The majority of adverse outcomes, among the cases that had cord arterial blood gases, were detected by the combined analysis of the CTG and ST traces. Thus, 16 of the 23 cases with metabolic acidosis, 16 of the 23 with low Apgar score and 4 of the 5 with metabolic acidosis combined with low Apgar score were preceded by a significant STAN event (Table 4). One of the limitations of the study was that cord blood gases were not available for the entire population. Hence, we have discussed in detail about the cases affected by NNE.

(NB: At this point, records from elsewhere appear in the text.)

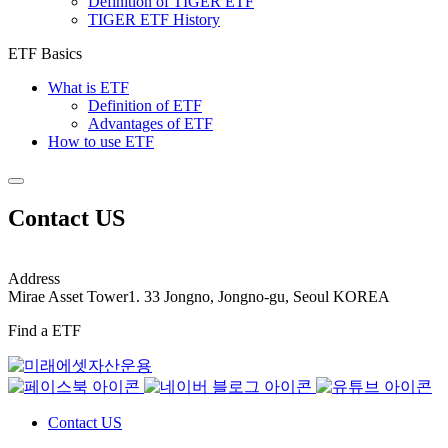
Definition of TIGER ETF
TIGER ETF History
ETF Basics
What is ETF
Definition of ETF
Advantages of ETF
How to use ETF
Contact US
Address
Mirae Asset Tower1. 33 Jongno, Jongno-gu, Seoul KOREA
Find a ETF
Contact US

Our retrospective analysis of the 14 cases of NNE (Table 6) highlights the continuing problems of poor CTG interpretation, delay in taking action and nonadherence to guidelines, despite adding a new parameter of ST analysis, e.g. delivery after 90 minutes of abnormal CTG, despite no ST changes in the second stage. These mistakes are not new and were highlighted by a previous Confidential Enquiry into Stillbirths and Deaths in Infancy report.8 However, it is important to note that not all cases of NNE had evidence of metabolic acidosis or low Apgar scores at birth, suggesting other mechanisms could be responsible for the outcome.

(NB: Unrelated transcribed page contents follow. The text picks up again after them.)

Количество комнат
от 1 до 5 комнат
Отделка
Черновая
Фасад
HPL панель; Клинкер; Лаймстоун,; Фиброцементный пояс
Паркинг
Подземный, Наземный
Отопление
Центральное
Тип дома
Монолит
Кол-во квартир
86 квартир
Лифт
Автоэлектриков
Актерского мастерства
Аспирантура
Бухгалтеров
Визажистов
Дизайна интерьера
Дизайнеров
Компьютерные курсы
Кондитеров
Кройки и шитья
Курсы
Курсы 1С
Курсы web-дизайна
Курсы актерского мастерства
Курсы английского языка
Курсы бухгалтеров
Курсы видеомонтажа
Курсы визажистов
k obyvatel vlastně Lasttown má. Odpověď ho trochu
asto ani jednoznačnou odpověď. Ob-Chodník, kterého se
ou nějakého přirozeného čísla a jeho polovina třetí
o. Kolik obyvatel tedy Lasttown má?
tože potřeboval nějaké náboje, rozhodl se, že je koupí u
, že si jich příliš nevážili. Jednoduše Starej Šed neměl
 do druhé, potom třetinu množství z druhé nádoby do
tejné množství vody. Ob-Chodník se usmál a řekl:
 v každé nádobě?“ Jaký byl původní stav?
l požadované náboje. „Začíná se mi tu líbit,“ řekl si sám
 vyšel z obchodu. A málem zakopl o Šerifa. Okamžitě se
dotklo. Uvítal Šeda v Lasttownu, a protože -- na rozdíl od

Previous randomised controlled trials have shown a trend in reduction in caesarean section rates with the use of STAN monitoring.5,9,10 The Swedish trial showed a 26% reduction in caesarean section for fetal distress (P = 0.047),5 while the Plymouth trial showed a 46% reduction (P < 0.001).10 In the randomised control trial conducted by Ojala et al., the authors reported that ST analysis did not decrease the caesarean section rate.11 Even though this study was at a tertiary level university hospital, their emergency caesarean section rate was 6.4%, which may indicate a low-risk population. Hospitals with higher emergency caesarean section rate have indicated the reduction of caesarean section rate with the introduction of STAN technology.12
In our unit, the introduction of STAN technology has not changed the incidence of emergency operative delivery or NNE. Further strategies to improve our obstetric outcomes are needed. Our experience suggests the need for more intensive training and assessment of the users regarding the use of the CTG and ST analysis, with emphasis on the need to take prompt action when significant ST and CTG changes are present. Better training, assessment and supervision of users may help improve outcome.
We would like to thank Dr Ravindra Bhat for his help in obtaining the neonatal outcomes.